What you will do >>
From the line containing "3. [TX counties" down to the final line of the entries below, restate each line word for word and add nothing.

Data items >>
»»
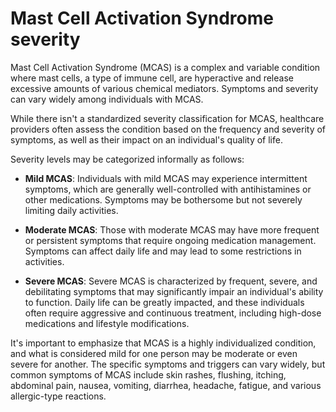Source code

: # Mast Cell Activation Syndrome severity

Mast Cell Activation Syndrome (MCAS) is a complex and variable condition where mast cells, a type of immune cell, are hyperactive and release excessive amounts of various chemical mediators. Symptoms and severity can vary widely among individuals with MCAS.

While there isn't a standardized severity classification for MCAS, healthcare providers often assess the condition based on the frequency and severity of symptoms, as well as their impact on an individual's quality of life.

Severity levels may be categorized informally as follows:

* **Mild MCAS**: Individuals with mild MCAS may experience intermittent symptoms, which are generally well-controlled with antihistamines or other medications. Symptoms may be bothersome but not severely limiting daily activities.

* **Moderate MCAS**: Those with moderate MCAS may have more frequent or persistent symptoms that require ongoing medication management. Symptoms can affect daily life and may lead to some restrictions in activities.

* **Severe MCAS**: Severe MCAS is characterized by frequent, severe, and debilitating symptoms that may significantly impair an individual's ability to function. Daily life can be greatly impacted, and these individuals often require aggressive and continuous treatment, including high-dose medications and lifestyle modifications.

It's important to emphasize that MCAS is a highly individualized condition, and what is considered mild for one person may be moderate or even severe for another. The specific symptoms and triggers can vary widely, but common symptoms of MCAS include skin rashes, flushing, itching, abdominal pain, nausea, vomiting, diarrhea, headache, fatigue, and various allergic-type reactions.
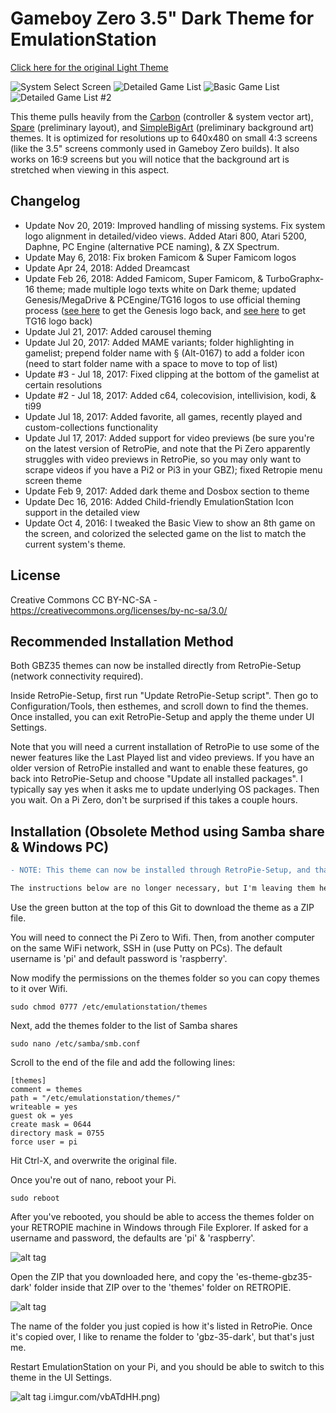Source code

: # Gameboy Zero 3.5" Dark Theme for EmulationStation

[Click here for the original Light Theme](https://github.com/rxbrad/es-theme-gbz35)

![System Select Screen](http://i.imgur.com/mDAj9Vs.png) ![Detailed Game List](http://i.imgur.com/bf5fAgd.png) ![Basic Game List](http://i.imgur.com/xnpbati.png) ![Detailed Game List #2](http://i.imgur.com/7lOMjn0.png)

This theme pulls heavily from the [Carbon](https://github.com/RetroPie/es-theme-carbon) (controller & system vector art), [Spare](https://github.com/mattrixk/es-theme-spare) (preliminary layout), and [SimpleBigArt](https://github.com/robertybob/es-theme-simplebigart) (preliminary background art) themes.  It is optimized for resolutions up to 640x480 on small 4:3 screens (like the 3.5" screens commonly used in Gameboy Zero builds).  It also works on 16:9 screens but you will notice that the background art is stretched when viewing in this aspect.

Changelog
-----------

- Update Nov 20, 2019: Improved handling of missing systems. Fix system logo alignment in detailed/video views. Added Atari 800, Atari 5200, Daphne, PC Engine (alternative PCE naming), & ZX Spectrum.
- Update May 6, 2018: Fix broken Famicom & Super Famicom logos
- Update Apr 24, 2018: Added Dreamcast
- Update Feb 26, 2018: Added Famicom, Super Famicom, & TurboGraphx-16 theme; made multiple logo texts white on Dark theme; updated Genesis/MegaDrive & PCEngine/TG16 logos to use official theming process ([see here](https://github.com/retropie/retropie-setup/wiki/Mega-Drive-Genesis) to get the Genesis logo back, and [see here](https://github.com/retropie/retropie-setup/wiki/PC-Engine) to get TG16 logo back)
- Update Jul 21, 2017: Added carousel theming
- Update Jul 20, 2017: Added MAME variants; folder highlighting in gamelist; prepend folder name with § (Alt-0167) to add a folder icon (need to start folder name with a space to move to top of list)
- Update #3 - Jul 18, 2017: Fixed clipping at the bottom of the gamelist at certain resolutions
- Update #2 - Jul 18, 2017: Added c64, colecovision, intellivision, kodi, & ti99
- Update Jul 18, 2017: Added favorite, all games, recently played and custom-collections functionality
- Update Jul 17, 2017: Added support for video previews (be sure you're on the latest version of RetroPie, and note that the Pi Zero apparently struggles with video previews in RetroPie, so you may only want to scrape videos if you have a Pi2 or Pi3 in your GBZ); fixed Retropie menu screen theme
- Update Feb 9, 2017: Added dark theme and Dosbox section to theme
- Update Dec 16, 2016: Added Child-friendly EmulationStation Icon support in the detailed view
- Update Oct 4, 2016: I tweaked the Basic View to show an 8th game on the screen, and colorized the selected game on the list to match the current system's theme.

License
-----------
Creative Commons CC BY-NC-SA - https://creativecommons.org/licenses/by-nc-sa/3.0/

Recommended Installation Method
-----------

Both GBZ35 themes can now be installed directly from RetroPie-Setup (network connectivity required).

Inside RetroPie-Setup, first run "Update RetroPie-Setup script". Then go to Configuration/Tools, then esthemes, and scroll down to find the themes. Once installed, you can exit RetroPie-Setup and apply the theme under UI Settings.

Note that you will need a current installation of RetroPie to use some of the newer features like the Last Played list and video previews. If you have an older version of RetroPie installed and want to enable these features, go back into RetroPie-Setup and choose "Update all installed packages". I typically say yes when it asks me to update underlying OS packages. Then you wait. On a Pi Zero, don't be surprised if this takes a couple hours.

Installation (Obsolete Method using Samba share & Windows PC)
-----------

``` diff
- NOTE: This theme can now be installed through RetroPie-Setup, and that is the recommended method of installation.

The instructions below are no longer necessary, but I'm leaving them here to help those who might want to undo the changes they made to install the theme using the old method.**
```

Use the green button at the top of this Git to download the theme as a ZIP file.

You will need to connect the Pi Zero to Wifi.  Then, from another computer on the same WiFi network, SSH in (use Putty on PCs).  The default username is 'pi' and default password is 'raspberry'.

Now modify the permissions on the themes folder so you can copy themes to it over Wifi.
```
sudo chmod 0777 /etc/emulationstation/themes
```

Next, add the themes folder to the list of Samba shares
```
sudo nano /etc/samba/smb.conf
```
Scroll to the end of the file and add the following lines:
```
[themes]
comment = themes
path = "/etc/emulationstation/themes/"
writeable = yes
guest ok = yes
create mask = 0644
directory mask = 0755
force user = pi
```

Hit Ctrl-X, and overwrite the original file.

Once you're out of nano, reboot your Pi.
```
sudo reboot
```

After you've rebooted, you should be able to access the themes folder on your RETROPIE machine in Windows through File Explorer.  If asked for a username and password, the defaults are 'pi' & 'raspberry'.

![alt tag](http://i.imgur.com/B3IsFFW.png)

Open the ZIP that you downloaded here, and copy the 'es-theme-gbz35-dark' folder inside that ZIP over to the 'themes' folder on RETROPIE.

![alt tag](http://i.imgur.com/G7YTaMe.png)

The name of the folder you just copied is how it's listed in RetroPie.  Once it's copied over, I like to rename the folder to 'gbz-35-dark', but that's just me.

Restart EmulationStation on your Pi, and you should be able to switch to this theme in the UI Settings.

![alt tag](http://i.imgur.com/vbATdHH.png)
i.imgur.com/vbATdHH.png)
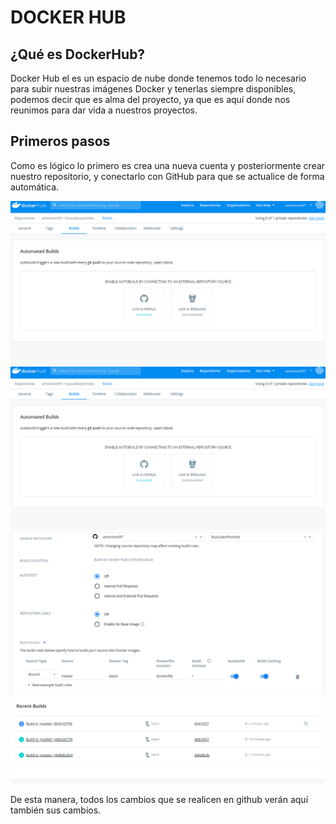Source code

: # DOCKER HUB
## ¿Qué es DockerHub?
Docker Hub el es un espacio de nube donde tenemos todo lo necesario para subir nuestras imágenes Docker y tenerlas siempre disponibles, podemos decir que es alma del proyecto, ya que es aquí donde nos reunimos para dar vida a nuestros proyectos.

## Primeros pasos
Como es lógico lo primero es crea una nueva cuenta y posteriormente crear nuestro repositorio, y conectarlo con GitHub para que se actualice de forma automática.

![CrearRepositorio](./img/LinkGithub-1.png)
![LinkGithub-1](./img/LinkGithub-1.png)
![Docker-Github-2](./img/Docker-Github-2.png)
![Docker-Github-2](./img/DockerGit-3.png)

De esta manera, todos los cambios que se realicen en github verán aquí también sus cambios.
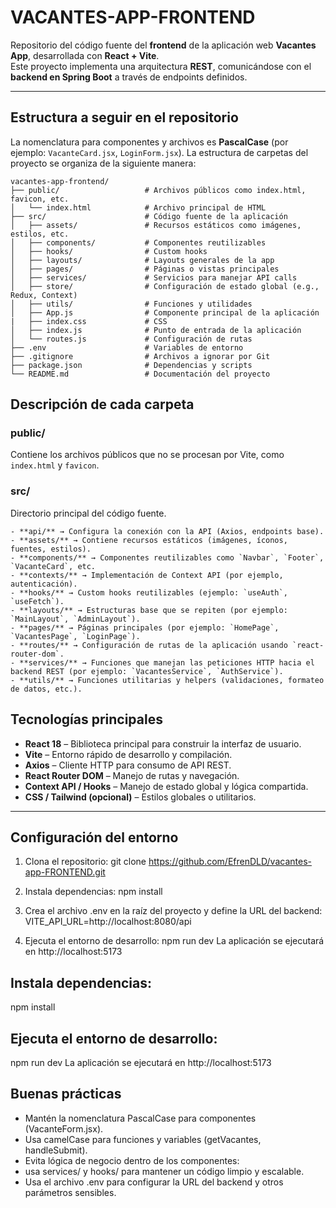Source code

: # VACANTES-APP-FRONTEND

Repositorio del código fuente del **frontend** de la aplicación web **Vacantes App**, desarrollada con **React + Vite**.  
Este proyecto implementa una arquitectura **REST**, comunicándose con el **backend en Spring Boot** a través de endpoints definidos.

---

## Estructura a seguir en el repositorio
   La nomenclatura para componentes y archivos es **PascalCase** (por ejemplo: `VacanteCard.jsx`, `LoginForm.jsx`).
   La estructura de carpetas del proyecto se organiza de la siguiente manera:


```
vacantes-app-frontend/
├── public/                   # Archivos públicos como index.html, favicon, etc.
│   └── index.html            # Archivo principal de HTML
├── src/                      # Código fuente de la aplicación
│   ├── assets/               # Recursos estáticos como imágenes, estilos, etc.
│   ├── components/           # Componentes reutilizables
│   ├── hooks/                # Custom hooks
│   ├── layouts/              # Layouts generales de la app
│   ├── pages/                # Páginas o vistas principales
│   ├── services/             # Servicios para manejar API calls
│   ├── store/                # Configuración de estado global (e.g., Redux, Context)
│   ├── utils/                # Funciones y utilidades
│   ├── App.js                # Componente principal de la aplicación
|   ├── index.css             # CSS 
│   ├── index.js              # Punto de entrada de la aplicación
│   └── routes.js             # Configuración de rutas
├── .env                      # Variables de entorno
├── .gitignore                # Archivos a ignorar por Git
├── package.json              # Dependencias y scripts
└── README.md                 # Documentación del proyecto
```

## Descripción de cada carpeta

### **public/**
Contiene los archivos públicos que no se procesan por Vite, como `index.html` y `favicon`.

### **src/**
Directorio principal del código fuente.
```
- **api/** → Configura la conexión con la API (Axios, endpoints base).
- **assets/** → Contiene recursos estáticos (imágenes, íconos, fuentes, estilos).
- **components/** → Componentes reutilizables como `Navbar`, `Footer`, `VacanteCard`, etc.
- **contexts/** → Implementación de Context API (por ejemplo, autenticación).
- **hooks/** → Custom hooks reutilizables (ejemplo: `useAuth`, `useFetch`).
- **layouts/** → Estructuras base que se repiten (por ejemplo: `MainLayout`, `AdminLayout`).
- **pages/** → Páginas principales (por ejemplo: `HomePage`, `VacantesPage`, `LoginPage`).
- **routes/** → Configuración de rutas de la aplicación usando `react-router-dom`.
- **services/** → Funciones que manejan las peticiones HTTP hacia el backend REST (por ejemplo: `VacantesService`, `AuthService`).
- **utils/** → Funciones utilitarias y helpers (validaciones, formateo de datos, etc.).
```

## Tecnologías principales

- **React 18** – Biblioteca principal para construir la interfaz de usuario.  
- **Vite** – Entorno rápido de desarrollo y compilación.  
- **Axios** – Cliente HTTP para consumo de API REST.  
- **React Router DOM** – Manejo de rutas y navegación.  
- **Context API / Hooks** – Manejo de estado global y lógica compartida.  
- **CSS / Tailwind (opcional)** – Estilos globales o utilitarios.

---

##  Configuración del entorno

1. Clona el repositorio:
   git clone https://github.com/EfrenDLD/vacantes-app-FRONTEND.git

2. Instala dependencias:
  npm install

3. Crea el archivo .env en la raíz del proyecto y define la URL del backend:
  VITE_API_URL=http://localhost:8080/api


4. Ejecuta el entorno de desarrollo:
  npm run dev
  La aplicación se ejecutará en http://localhost:5173


## Instala dependencias:
  npm install

## Ejecuta el entorno de desarrollo:
  npm run dev
  La aplicación se ejecutará en http://localhost:5173

## Buenas prácticas

- Mantén la nomenclatura PascalCase para componentes (VacanteForm.jsx).
- Usa camelCase para funciones y variables (getVacantes, handleSubmit).
- Evita lógica de negocio dentro de los componentes:
- usa services/ y hooks/ para mantener un código limpio y escalable.
- Usa el archivo .env para configurar la URL del backend y otros parámetros sensibles.

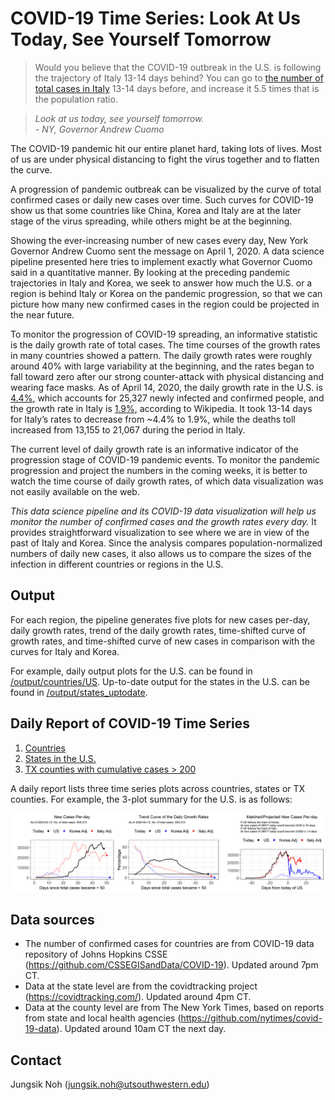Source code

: # COVID-19 Time Series: Look At Us Today, See Yourself Tomorrow

>Would you believe that the COVID-19 outbreak in the U.S. is following the trajectory of Italy 13-14 days behind? 
>You can go to [the number of total cases in Italy](https://en.wikipedia.org/wiki/Template:2019%E2%80%9320_coronavirus_pandemic_data/Italy_medical_cases_chart) 13-14 days before, and increase it 5.5 times that is the population ratio.

>*Look at us today, see yourself tomorrow.*  
>*- NY, Governor Andrew Cuomo*

The COVID-19 pandemic hit our entire planet hard, taking lots of lives. Most of us are under physical distancing to fight the virus together and to flatten the curve. 

A progression of pandemic outbreak can be visualized by the curve of total confirmed cases or daily new cases over time.
Such curves for COVID-19 show us that some countries like China, Korea and Italy are at the later stage of the virus spreading, while others might be at the beginning.

Showing the ever-increasing number of new cases every day, New York Governor Andrew Cuomo sent the message on April 1, 2020. 
A data science pipeline presented here tries to implement exactly what Governor Cuomo said in a quantitative manner. 
By looking at the preceding pandemic trajectories in Italy and Korea, 
we seek to answer how much the U.S. or a region is behind Italy or Korea on the pandemic progression, 
so that we can picture how many new confirmed cases in the region could be projected in the near future.

To monitor the progression of COVID-19 spreading, an informative statistic is the daily growth rate of total cases.
The time courses of the growth rates in many countries showed a pattern. 
The daily growth rates were roughly around 40% with large variability at the beginning, and the rates began to fall toward zero after our strong counter-attack with physical distancing and wearing face masks.
As of April 14, 2020, the daily growth rate in the U.S. is [4.4%](https://en.wikipedia.org/wiki/Template:2019%E2%80%9320_coronavirus_pandemic_data/United_States_medical_cases_chart), which accounts for 25,327 newly infected and confirmed people, and the growth rate in Italy is [1.9%](https://en.wikipedia.org/wiki/Template:2019%E2%80%9320_coronavirus_pandemic_data/Italy_medical_cases_chart), according to Wikipedia. It took 13-14 days for Italy’s rates to decrease from ~4.4% to 1.9%, while the deaths toll increased from 13,155 to 21,067 during the period in Italy. 

The current level of daily growth rate is an informative indicator of the progression stage of COVID-19 pandemic events. 
To monitor the pandemic progression and project the numbers in the coming weeks, it is better to watch the time course of daily growth rates, of which data visualization was not easily available on the web.

*This data science pipeline and its COVID-19 data visualization will help us monitor the number of confirmed cases and the growth rates every day.* It provides straightforward visualization to see where we are in view of the past of Italy and Korea. Since the analysis compares population-normalized numbers of daily new cases, it also allows us to compare the sizes of the infection in different countries or regions in the U.S. 

## Output

For each region, the pipeline generates five plots for new cases per-day, daily growth rates, trend of the daily growth rates, time-shifted curve of growth rates, and time-shifted curve of new cases in comparison with the curves for Italy and Korea.

For example, daily output plots for the U.S. can be found in [/output/countries/US](/output/countries/US). Up-to-date output for the states in the U.S. can be found in [/output/states_uptodate](/output/states_uptodate).

## Daily Report of COVID-19 Time Series

1. [Countries](DAILY_REPORT_COUNTRY.md)
2. [States in the U.S.](DAILY_REPORT_STATE.md)
3. [TX counties with cumulative cases > 200](DAILY_REPORT_TX_COUNTY.md)

A daily report lists three time series plots across countries, states or TX counties. For example, the 3-plot summary for the U.S. is as follows:

![img](/output/countries_uptodate/US_3plot_combined.png)


## Data sources

- The number of confirmed cases for countries are from COVID-19 data repository of Johns Hopkins CSSE (https://github.com/CSSEGISandData/COVID-19). Updated around 7pm CT.
- Data at the state level are from the covidtracking project (https://covidtracking.com/). Updated around 4pm CT.
- Data at the county level are from The New York Times, based on reports from state and local health agencies (https://github.com/nytimes/covid-19-data). Updated around 10am CT the next day.

## Contact

Jungsik Noh (jungsik.noh@utsouthwestern.edu)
««
Task answer >>
3. [TX counties with cumulative cases > 200](DAILY_REPORT_TX_COUNTY.md)

A daily report lists three time series plots across countries, states or TX counties. For example, the 3-plot summary for the U.S. is as follows:

![img](/output/countries_uptodate/US_3plot_combined.png)


## Data sources

- The number of confirmed cases for countries are from COVID-19 data repository of Johns Hopkins CSSE (https://github.com/CSSEGISandData/COVID-19). Updated around 7pm CT.
- Data at the state level are from the covidtracking project (https://covidtracking.com/). Updated around 4pm CT.
- Data at the county level are from The New York Times, based on reports from state and local health agencies (https://github.com/nytimes/covid-19-data). Updated around 10am CT the next day.

## Contact

Jungsik Noh (jungsik.noh@utsouthwestern.edu)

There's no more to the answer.